Earlier on Friday, the gunman had hijacked a car in Carcassonne and shot the two people inside, killing the passenger and leaving the Portuguese driver in a critical condition.
He also shot and wounded a police officer out jogging.
Lakdim had already shot dead the supermarket's butcher and a customer when Beltrame offered to take the place of a woman he had taken hostage.
Lakdim, a petty criminal who was on a watchlist over fears he had been radicalised, shot and stabbed the policeman before he was himself killed by anti-terror officers.
Beltrame died of his wounds early on Saturday, becoming the fourth victim in the shooting spree.
World leaders paid homage to the slain officer, with British prime minister Theresa May tweeting that his "sacrifice and courage will never be forgotten".
US president Donald Trump denounced the "horrible attack" and Macron thanked him and the American people for their "solidarity".
"We honour the victims and the hero who gave his life to save others," Macron wrote on Twitter.

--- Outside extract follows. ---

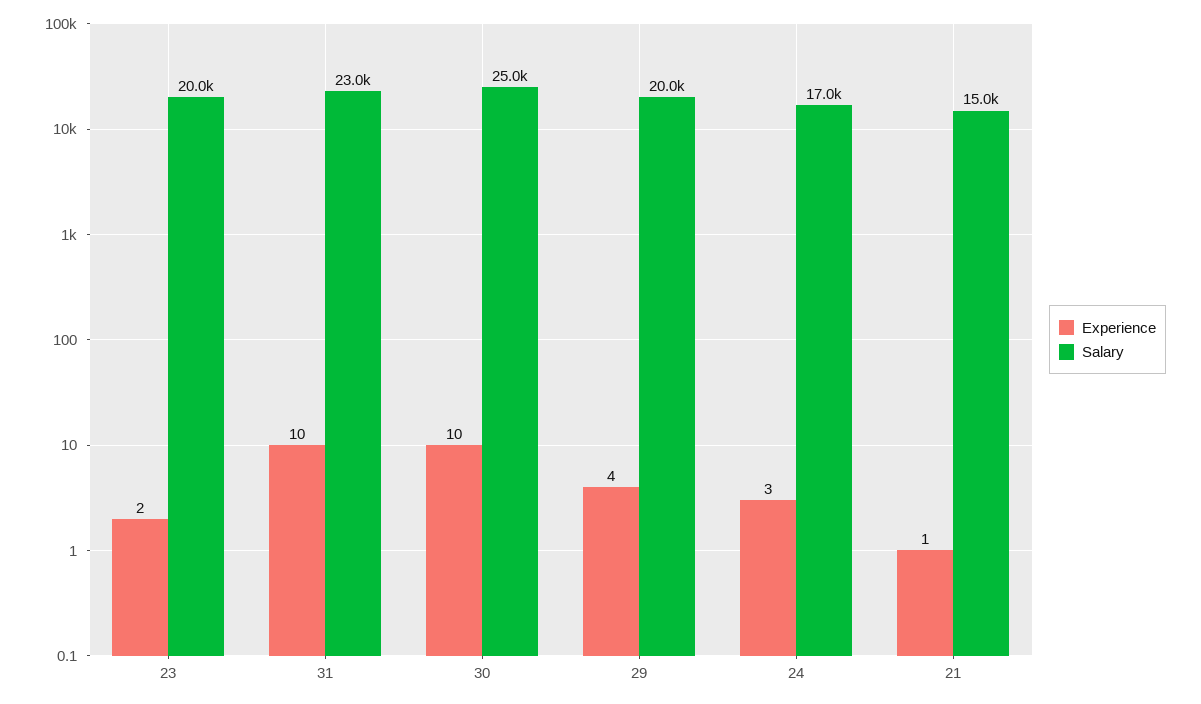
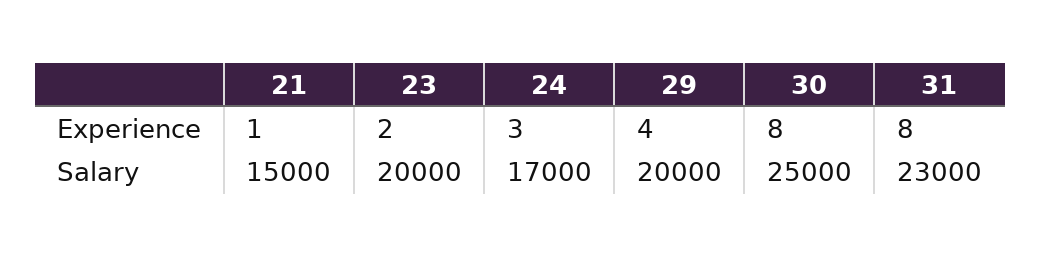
Experience, 31: 10 -> 8
Experience, 30: 10 -> 8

Beltrame's brother Cedric said the policeman would have known all too well the risk he was taking.
"He certainly knew he didn't stand a chance," he said. "He gave his life for another."

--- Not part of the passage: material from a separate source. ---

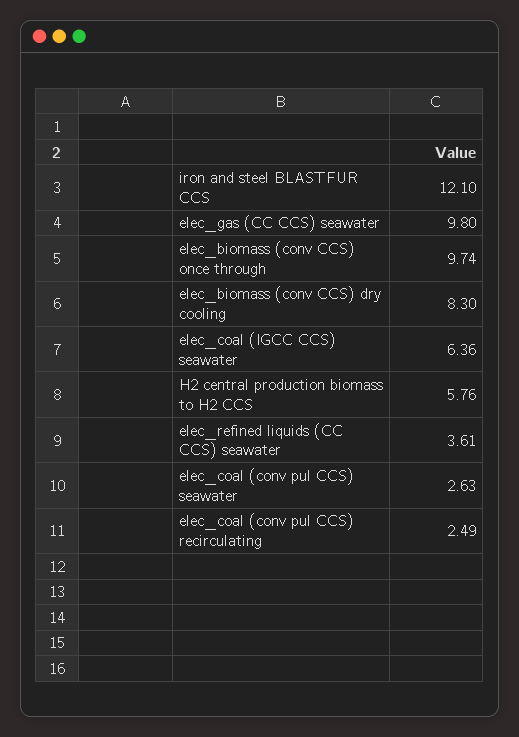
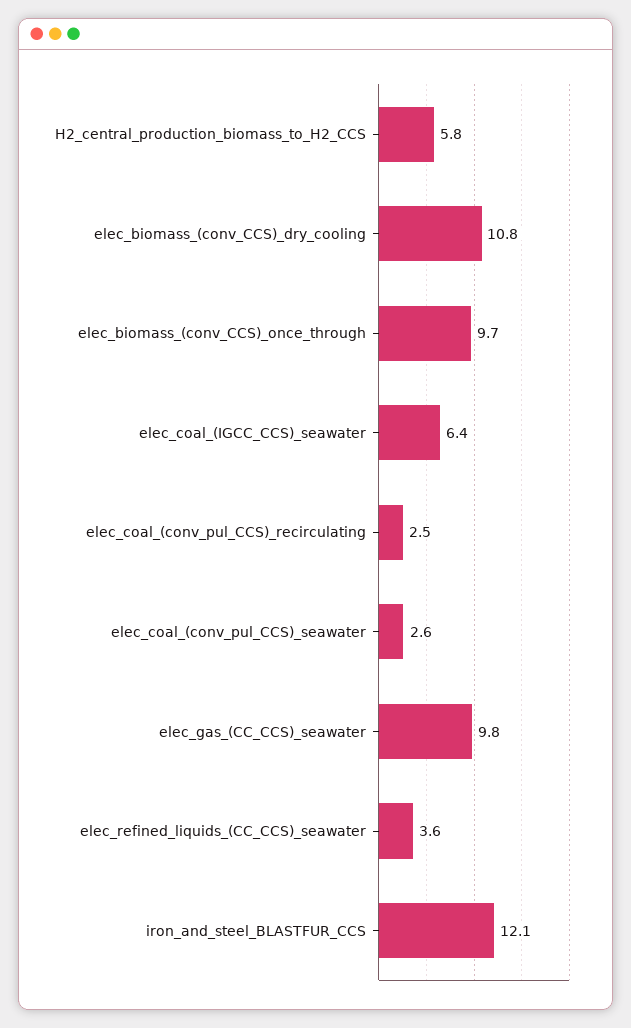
elec_biomass (conv CCS) dry cooling: 8.3 -> 10.8

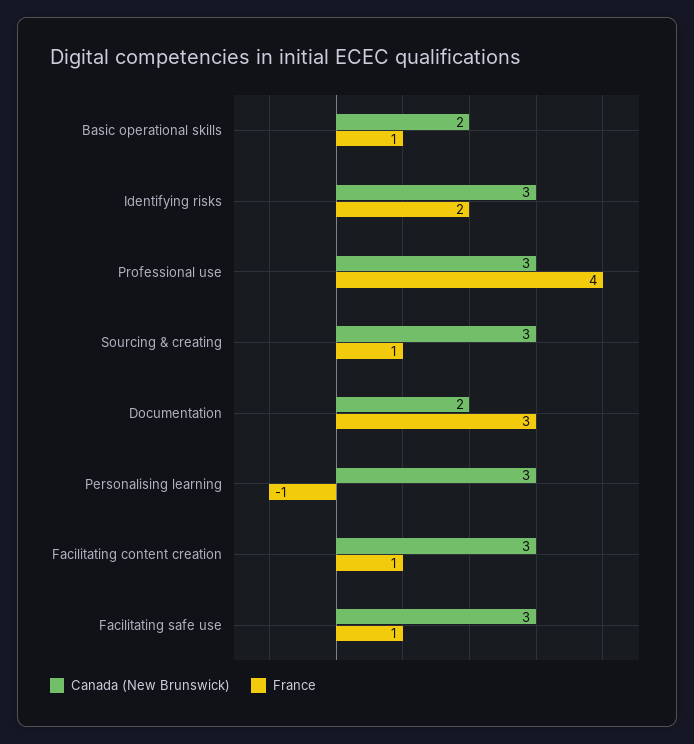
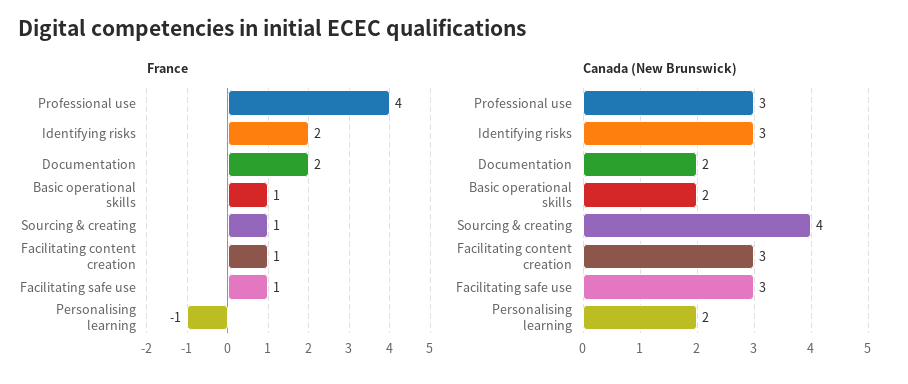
Canada (New Brunswick), Sourcing & creating: 3 -> 4
France, Documentation: 3 -> 2
Canada (New Brunswick), Personalising learning: 3 -> 2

The attack has rocked Trebes, a sleepy town of 5,000 located on the picturesque Canal du Midi.
Residents flocked on Saturday to lay flowers in front of the Super U, which remained closed, and to the police barracks in Carcassonne.
"We thought this only happened in big towns," said a 52-year-old restaurant-owner who gave her name as Khadija.
The shootings come as France, part of the US-led coalition fighting Islamic State, remains on high alert following a string of deadly attacks that have killed more than 240 people since 2015.
Lakdim fit a familiar profile as a petty criminal who had turned to extremism.
A small-time drug-dealer, his rap sheet included convictions for carrying a banned weapon and for drug use. He spent a month in jail in 2016.
"He had been on a watchlist for his radicalisation and links to the Salafist movement," said top anti-terror prosecutor Francois Molins.
According to a source close to the investigation, Lakdim had hinted at travelling to Syria in 2014, but did not go.
During the attacks, he demanded the release of certain prisoners - notably, according to a security source, Salah Abdeslam, prime suspect in the November 2015 Paris terror attacks.
Islamic State claimed Friday's attack was in response to its call to target Western enemies, as is customary when the assailant has pledged allegiance to the jihadists.